In E On September 1, 2011, Wong Corporation, which uses private enterprise GAAP, signed a five-year, non-cancellable lease for a machine. The terms of the lease called for Wong to make annual payments of $13,668 at the beginning of each lease year, starting September 1, 2011. The machine has an estimated useful life of six years and a $9,000 unguaranteed residual value. The machine reverts back to the lessor at the end of the lease term. Wong uses the straight-line method of depreciation for all of its plant assets, has a calendar year end, prepares adjusting journal entries at the end of the fiscal year, and does not use reversing entries. Wong’s incremental borrowing rate is 10%, and the lessor’s implicit rate is unknown.
Assume that the machine has an estimated economic life of seven years and that its fair value on September 1, 2011, is $79,000.
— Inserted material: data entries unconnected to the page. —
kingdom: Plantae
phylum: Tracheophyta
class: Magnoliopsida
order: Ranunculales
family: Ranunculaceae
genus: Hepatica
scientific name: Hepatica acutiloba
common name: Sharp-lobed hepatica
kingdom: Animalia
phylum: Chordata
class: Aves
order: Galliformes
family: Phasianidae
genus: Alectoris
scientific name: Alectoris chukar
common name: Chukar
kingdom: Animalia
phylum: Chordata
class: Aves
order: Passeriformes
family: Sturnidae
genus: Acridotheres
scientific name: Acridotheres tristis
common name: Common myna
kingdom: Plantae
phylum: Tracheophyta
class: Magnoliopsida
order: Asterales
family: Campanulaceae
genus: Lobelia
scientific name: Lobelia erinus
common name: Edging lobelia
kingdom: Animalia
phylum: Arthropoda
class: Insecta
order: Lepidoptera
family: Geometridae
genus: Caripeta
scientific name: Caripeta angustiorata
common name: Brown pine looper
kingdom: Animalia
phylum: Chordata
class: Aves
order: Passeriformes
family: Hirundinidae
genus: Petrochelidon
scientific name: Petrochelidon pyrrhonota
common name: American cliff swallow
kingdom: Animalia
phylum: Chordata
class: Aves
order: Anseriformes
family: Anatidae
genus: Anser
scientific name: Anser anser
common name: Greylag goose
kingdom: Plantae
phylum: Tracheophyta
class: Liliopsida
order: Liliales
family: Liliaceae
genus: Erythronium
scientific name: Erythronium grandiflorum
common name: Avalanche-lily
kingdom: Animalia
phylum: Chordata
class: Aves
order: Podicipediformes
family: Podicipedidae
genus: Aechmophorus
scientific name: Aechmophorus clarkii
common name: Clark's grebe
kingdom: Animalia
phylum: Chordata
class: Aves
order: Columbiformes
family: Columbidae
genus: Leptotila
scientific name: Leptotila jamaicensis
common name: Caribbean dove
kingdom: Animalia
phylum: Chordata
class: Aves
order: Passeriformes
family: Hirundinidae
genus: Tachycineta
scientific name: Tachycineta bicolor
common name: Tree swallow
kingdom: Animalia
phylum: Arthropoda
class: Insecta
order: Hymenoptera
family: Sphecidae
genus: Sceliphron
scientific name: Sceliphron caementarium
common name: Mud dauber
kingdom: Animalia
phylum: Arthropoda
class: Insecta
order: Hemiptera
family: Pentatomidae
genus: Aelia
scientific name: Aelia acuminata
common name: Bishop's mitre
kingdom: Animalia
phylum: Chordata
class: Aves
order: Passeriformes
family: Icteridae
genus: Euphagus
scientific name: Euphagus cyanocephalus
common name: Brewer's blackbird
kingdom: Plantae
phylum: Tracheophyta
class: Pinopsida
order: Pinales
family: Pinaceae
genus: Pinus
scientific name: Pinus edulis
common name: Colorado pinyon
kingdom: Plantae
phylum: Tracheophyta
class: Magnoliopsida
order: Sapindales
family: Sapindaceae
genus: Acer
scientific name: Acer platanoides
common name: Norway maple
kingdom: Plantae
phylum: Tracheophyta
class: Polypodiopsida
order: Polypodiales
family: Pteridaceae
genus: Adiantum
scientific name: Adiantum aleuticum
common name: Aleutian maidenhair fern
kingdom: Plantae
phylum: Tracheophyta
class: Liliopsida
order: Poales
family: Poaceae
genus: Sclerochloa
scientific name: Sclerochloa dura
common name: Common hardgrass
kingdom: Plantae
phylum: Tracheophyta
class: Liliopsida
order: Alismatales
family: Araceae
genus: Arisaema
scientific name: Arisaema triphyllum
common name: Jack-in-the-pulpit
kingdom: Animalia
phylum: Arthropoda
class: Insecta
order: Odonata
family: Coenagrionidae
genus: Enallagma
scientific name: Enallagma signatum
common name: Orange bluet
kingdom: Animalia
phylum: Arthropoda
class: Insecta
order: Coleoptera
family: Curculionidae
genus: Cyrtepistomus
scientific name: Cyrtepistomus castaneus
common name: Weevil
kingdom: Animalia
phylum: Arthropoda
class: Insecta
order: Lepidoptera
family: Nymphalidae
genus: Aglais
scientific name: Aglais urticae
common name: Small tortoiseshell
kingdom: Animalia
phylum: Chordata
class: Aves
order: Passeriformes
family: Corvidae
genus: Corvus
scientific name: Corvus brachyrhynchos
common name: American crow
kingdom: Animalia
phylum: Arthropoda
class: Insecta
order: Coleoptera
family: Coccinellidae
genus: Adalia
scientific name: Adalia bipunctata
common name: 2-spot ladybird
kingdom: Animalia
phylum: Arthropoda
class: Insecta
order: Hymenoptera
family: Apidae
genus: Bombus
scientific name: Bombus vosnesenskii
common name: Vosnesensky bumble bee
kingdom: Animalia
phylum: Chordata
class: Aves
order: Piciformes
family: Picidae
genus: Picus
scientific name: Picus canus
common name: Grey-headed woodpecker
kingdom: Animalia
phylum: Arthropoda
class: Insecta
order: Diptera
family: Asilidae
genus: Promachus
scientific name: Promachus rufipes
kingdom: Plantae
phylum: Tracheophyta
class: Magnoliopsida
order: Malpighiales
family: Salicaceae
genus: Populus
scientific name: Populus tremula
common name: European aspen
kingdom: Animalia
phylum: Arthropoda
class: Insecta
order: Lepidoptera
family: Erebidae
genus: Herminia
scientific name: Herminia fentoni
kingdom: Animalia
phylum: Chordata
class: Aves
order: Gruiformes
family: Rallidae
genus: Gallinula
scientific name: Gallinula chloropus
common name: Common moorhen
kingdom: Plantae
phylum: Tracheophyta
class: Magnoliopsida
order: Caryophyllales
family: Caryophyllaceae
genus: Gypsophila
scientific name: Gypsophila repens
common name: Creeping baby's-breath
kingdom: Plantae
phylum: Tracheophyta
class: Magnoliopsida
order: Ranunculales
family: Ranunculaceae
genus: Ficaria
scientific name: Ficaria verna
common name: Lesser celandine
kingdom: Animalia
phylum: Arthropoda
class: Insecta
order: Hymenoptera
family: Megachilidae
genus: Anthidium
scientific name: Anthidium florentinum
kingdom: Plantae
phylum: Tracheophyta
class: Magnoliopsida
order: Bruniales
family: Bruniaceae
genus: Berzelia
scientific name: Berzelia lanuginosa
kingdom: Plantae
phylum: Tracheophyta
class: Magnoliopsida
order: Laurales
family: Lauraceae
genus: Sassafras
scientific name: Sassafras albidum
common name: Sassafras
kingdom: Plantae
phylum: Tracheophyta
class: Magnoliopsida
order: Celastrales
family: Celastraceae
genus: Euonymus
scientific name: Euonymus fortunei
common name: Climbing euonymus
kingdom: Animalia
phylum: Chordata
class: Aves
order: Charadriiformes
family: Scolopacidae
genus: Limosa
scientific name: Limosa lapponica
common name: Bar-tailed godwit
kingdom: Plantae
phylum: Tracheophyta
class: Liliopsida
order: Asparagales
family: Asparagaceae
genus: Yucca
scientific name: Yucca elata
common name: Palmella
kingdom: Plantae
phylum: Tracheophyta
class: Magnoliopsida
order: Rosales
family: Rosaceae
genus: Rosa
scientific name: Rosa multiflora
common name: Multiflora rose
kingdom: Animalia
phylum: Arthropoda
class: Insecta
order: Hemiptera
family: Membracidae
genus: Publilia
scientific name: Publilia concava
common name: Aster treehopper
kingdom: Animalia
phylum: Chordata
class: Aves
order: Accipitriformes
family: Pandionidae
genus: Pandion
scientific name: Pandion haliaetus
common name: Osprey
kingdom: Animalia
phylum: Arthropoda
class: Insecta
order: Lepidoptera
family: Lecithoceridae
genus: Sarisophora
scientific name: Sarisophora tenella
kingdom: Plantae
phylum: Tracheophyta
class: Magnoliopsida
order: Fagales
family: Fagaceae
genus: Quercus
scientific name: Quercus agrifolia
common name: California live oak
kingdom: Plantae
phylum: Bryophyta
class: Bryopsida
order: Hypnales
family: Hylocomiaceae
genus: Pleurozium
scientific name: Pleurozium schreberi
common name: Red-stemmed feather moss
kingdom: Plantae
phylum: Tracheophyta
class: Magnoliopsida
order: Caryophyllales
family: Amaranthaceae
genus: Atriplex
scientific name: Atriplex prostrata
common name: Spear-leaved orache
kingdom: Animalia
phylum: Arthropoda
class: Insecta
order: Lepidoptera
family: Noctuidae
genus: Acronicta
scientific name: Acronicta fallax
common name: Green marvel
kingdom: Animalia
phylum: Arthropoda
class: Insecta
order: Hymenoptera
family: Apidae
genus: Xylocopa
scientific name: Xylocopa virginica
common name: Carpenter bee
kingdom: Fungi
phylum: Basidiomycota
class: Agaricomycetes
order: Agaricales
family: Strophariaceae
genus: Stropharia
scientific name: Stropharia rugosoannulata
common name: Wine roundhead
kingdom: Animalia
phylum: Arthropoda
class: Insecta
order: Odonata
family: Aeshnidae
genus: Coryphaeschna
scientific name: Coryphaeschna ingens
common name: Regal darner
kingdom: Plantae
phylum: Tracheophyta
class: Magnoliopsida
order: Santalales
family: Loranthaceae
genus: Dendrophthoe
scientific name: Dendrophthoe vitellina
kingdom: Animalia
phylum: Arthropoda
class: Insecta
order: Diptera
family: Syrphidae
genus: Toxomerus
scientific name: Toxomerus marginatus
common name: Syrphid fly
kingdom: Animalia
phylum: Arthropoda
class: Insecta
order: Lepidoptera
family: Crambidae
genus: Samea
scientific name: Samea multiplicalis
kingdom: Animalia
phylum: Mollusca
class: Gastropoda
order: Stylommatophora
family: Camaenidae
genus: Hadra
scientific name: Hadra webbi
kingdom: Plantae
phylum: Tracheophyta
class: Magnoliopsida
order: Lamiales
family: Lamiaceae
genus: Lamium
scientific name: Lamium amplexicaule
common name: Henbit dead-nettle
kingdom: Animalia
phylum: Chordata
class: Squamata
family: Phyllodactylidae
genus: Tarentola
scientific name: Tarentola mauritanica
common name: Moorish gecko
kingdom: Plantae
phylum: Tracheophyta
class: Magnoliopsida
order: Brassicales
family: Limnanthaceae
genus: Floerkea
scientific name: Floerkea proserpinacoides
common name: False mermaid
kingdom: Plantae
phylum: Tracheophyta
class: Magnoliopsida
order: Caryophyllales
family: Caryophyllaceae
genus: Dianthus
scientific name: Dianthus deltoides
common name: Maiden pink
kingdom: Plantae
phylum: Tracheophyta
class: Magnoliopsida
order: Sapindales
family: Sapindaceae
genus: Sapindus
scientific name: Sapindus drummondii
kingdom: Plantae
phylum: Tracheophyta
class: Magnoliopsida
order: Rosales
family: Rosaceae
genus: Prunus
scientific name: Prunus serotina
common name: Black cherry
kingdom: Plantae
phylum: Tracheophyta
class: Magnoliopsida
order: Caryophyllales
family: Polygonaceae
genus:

(a) Explain why this lease is now considered an operating lease.
(b) Prepare all necessary journal entries for Wong Corporation for this lease, including any year-end adjusting entries through December 31, 2012.
(c) Identify what accounts will appear on Wong’s December 31, 2011 statement of financial position and income statement relative to this lease.
(d) How would Wong’s December 31, 2011 statement of financial position and income statement differ from your answer to (c) if the lease were a capital lease as described in E20–2?
(e) What major financial statement ratios would be different if Wong accounted for this lease as an operating lease rather than as a capital lease? Explain.